Exercise:
Return every line below, unchanged, from the one containing "family: Cupressaceae" down to the end of the items.

Data provided:
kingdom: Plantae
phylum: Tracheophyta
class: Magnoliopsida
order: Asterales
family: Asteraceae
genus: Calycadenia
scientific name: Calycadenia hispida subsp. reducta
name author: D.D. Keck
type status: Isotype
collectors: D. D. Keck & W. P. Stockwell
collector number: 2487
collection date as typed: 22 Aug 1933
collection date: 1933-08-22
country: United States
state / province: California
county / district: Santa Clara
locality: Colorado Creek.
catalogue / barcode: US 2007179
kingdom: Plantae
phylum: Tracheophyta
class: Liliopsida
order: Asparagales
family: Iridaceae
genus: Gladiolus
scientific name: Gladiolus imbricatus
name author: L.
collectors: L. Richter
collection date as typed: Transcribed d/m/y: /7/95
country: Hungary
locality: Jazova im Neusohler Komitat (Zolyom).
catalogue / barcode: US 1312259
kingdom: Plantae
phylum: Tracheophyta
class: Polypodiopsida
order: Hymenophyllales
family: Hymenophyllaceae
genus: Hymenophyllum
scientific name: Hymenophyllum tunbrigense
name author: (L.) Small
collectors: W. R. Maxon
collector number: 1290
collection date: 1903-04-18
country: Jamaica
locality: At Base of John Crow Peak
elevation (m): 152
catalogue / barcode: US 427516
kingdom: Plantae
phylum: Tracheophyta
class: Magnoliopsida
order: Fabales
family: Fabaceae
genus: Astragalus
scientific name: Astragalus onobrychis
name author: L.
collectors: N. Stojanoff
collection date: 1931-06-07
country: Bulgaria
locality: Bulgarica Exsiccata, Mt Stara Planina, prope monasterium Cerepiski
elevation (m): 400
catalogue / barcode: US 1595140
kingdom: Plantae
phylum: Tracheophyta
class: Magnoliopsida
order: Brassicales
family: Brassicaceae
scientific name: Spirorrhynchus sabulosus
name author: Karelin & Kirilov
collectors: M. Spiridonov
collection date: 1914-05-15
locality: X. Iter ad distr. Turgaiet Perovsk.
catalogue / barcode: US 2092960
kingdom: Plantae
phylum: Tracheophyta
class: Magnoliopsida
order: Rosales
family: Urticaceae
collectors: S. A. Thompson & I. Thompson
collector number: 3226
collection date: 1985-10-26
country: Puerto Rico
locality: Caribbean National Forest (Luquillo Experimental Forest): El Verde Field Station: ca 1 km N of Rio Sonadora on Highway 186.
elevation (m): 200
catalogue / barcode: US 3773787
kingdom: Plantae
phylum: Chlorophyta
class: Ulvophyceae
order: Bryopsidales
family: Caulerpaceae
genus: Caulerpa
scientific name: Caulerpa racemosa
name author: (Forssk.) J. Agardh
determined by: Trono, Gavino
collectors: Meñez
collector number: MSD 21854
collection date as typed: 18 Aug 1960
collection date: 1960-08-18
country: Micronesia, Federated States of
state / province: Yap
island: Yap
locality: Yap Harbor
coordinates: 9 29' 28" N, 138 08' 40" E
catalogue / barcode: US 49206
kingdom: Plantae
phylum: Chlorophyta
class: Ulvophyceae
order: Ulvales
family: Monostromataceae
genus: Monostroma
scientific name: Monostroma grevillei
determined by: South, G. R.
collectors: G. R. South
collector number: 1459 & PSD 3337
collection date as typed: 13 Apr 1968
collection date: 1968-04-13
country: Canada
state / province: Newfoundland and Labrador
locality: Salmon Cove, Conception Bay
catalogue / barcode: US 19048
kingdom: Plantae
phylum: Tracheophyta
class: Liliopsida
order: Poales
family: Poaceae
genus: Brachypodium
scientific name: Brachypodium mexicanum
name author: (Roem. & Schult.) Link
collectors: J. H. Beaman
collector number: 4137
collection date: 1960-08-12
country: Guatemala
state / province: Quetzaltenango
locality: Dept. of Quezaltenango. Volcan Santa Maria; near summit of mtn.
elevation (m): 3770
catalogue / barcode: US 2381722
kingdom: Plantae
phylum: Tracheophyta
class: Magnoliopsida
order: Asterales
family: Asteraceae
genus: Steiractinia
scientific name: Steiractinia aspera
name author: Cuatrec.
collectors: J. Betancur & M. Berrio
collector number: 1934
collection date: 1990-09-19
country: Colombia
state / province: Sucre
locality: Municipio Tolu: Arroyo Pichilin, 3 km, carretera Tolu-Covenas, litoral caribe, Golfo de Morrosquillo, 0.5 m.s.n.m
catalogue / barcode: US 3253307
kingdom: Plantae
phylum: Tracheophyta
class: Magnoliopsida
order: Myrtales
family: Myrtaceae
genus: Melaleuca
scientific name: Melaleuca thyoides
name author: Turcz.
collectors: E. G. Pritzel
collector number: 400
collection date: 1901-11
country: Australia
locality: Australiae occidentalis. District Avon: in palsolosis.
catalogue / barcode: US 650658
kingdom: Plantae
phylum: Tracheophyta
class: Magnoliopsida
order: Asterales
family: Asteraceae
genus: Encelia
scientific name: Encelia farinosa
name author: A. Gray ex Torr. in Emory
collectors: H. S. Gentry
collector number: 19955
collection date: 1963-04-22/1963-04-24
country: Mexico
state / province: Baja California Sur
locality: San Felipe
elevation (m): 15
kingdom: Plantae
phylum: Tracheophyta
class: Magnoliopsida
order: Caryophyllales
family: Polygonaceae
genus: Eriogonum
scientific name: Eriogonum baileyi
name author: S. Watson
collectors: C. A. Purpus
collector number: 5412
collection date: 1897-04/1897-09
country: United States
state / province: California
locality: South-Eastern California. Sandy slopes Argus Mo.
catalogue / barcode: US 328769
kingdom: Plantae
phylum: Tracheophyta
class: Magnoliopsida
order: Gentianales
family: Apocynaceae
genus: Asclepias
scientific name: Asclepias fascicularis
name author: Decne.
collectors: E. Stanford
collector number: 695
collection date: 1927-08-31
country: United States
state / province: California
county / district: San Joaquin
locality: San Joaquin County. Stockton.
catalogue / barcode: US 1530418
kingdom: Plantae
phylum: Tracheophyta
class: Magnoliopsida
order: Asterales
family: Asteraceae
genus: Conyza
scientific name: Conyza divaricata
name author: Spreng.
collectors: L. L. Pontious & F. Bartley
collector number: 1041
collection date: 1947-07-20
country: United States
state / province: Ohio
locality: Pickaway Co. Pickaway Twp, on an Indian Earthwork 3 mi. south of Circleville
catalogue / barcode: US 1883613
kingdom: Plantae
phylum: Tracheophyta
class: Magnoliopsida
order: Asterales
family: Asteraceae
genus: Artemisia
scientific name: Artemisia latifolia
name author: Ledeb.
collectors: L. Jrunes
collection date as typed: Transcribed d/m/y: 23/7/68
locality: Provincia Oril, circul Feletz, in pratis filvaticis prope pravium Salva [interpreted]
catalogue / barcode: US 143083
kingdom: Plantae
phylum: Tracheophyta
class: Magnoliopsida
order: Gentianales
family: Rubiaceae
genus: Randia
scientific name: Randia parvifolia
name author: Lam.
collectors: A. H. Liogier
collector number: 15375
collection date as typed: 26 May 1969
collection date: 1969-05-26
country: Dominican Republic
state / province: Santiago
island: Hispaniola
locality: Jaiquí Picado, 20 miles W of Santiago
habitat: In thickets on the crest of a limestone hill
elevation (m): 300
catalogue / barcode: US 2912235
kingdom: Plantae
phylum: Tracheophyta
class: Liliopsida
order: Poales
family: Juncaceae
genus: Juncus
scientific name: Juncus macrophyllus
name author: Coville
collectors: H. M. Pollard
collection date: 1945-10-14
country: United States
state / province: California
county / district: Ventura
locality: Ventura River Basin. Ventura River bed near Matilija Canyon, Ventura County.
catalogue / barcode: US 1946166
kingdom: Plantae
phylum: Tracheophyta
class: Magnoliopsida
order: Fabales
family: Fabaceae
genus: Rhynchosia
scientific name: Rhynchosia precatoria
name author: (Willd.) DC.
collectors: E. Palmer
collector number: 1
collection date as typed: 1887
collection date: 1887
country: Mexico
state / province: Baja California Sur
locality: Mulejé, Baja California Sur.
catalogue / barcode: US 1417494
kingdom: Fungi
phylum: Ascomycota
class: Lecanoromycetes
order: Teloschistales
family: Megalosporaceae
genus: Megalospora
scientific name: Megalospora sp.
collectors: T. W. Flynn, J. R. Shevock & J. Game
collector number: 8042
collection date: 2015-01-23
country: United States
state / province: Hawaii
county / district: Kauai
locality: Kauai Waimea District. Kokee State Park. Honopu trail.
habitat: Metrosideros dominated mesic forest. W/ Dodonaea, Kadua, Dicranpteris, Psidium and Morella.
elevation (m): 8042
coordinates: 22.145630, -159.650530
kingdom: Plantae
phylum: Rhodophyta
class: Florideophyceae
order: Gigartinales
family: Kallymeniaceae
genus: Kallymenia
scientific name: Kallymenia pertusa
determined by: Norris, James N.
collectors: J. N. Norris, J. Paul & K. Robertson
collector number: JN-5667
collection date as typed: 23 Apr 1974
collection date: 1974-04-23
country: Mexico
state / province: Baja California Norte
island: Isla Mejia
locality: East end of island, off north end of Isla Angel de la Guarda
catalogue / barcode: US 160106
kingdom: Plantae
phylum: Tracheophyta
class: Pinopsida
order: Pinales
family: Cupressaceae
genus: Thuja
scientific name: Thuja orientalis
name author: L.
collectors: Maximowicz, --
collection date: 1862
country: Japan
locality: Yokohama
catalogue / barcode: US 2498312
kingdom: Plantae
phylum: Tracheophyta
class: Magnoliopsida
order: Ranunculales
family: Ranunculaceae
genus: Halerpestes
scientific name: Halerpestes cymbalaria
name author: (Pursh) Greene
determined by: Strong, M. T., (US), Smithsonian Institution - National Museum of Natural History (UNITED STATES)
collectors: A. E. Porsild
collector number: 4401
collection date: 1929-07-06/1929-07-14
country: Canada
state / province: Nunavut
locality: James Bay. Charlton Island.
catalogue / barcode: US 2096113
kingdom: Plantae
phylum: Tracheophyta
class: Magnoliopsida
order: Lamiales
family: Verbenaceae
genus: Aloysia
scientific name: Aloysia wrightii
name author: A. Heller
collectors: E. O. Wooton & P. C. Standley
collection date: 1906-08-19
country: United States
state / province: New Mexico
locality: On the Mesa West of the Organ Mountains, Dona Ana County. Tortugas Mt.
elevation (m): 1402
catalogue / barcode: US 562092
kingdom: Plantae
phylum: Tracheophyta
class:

Exercise answer:
family: Cupressaceae
genus: Thuja
scientific name: Thuja orientalis
name author: L.
collectors: Maximowicz, --
collection date: 1862
country: Japan
locality: Yokohama
catalogue / barcode: US 2498312
kingdom: Plantae
phylum: Tracheophyta
class: Magnoliopsida
order: Ranunculales
family: Ranunculaceae
genus: Halerpestes
scientific name: Halerpestes cymbalaria
name author: (Pursh) Greene
determined by: Strong, M. T., (US), Smithsonian Institution - National Museum of Natural History (UNITED STATES)
collectors: A. E. Porsild
collector number: 4401
collection date: 1929-07-06/1929-07-14
country: Canada
state / province: Nunavut
locality: James Bay. Charlton Island.
catalogue / barcode: US 2096113
kingdom: Plantae
phylum: Tracheophyta
class: Magnoliopsida
order: Lamiales
family: Verbenaceae
genus: Aloysia
scientific name: Aloysia wrightii
name author: A. Heller
collectors: E. O. Wooton & P. C. Standley
collection date: 1906-08-19
country: United States
state / province: New Mexico
locality: On the Mesa West of the Organ Mountains, Dona Ana County. Tortugas Mt.
elevation (m): 1402
catalogue / barcode: US 562092
kingdom: Plantae
phylum: Tracheophyta
class:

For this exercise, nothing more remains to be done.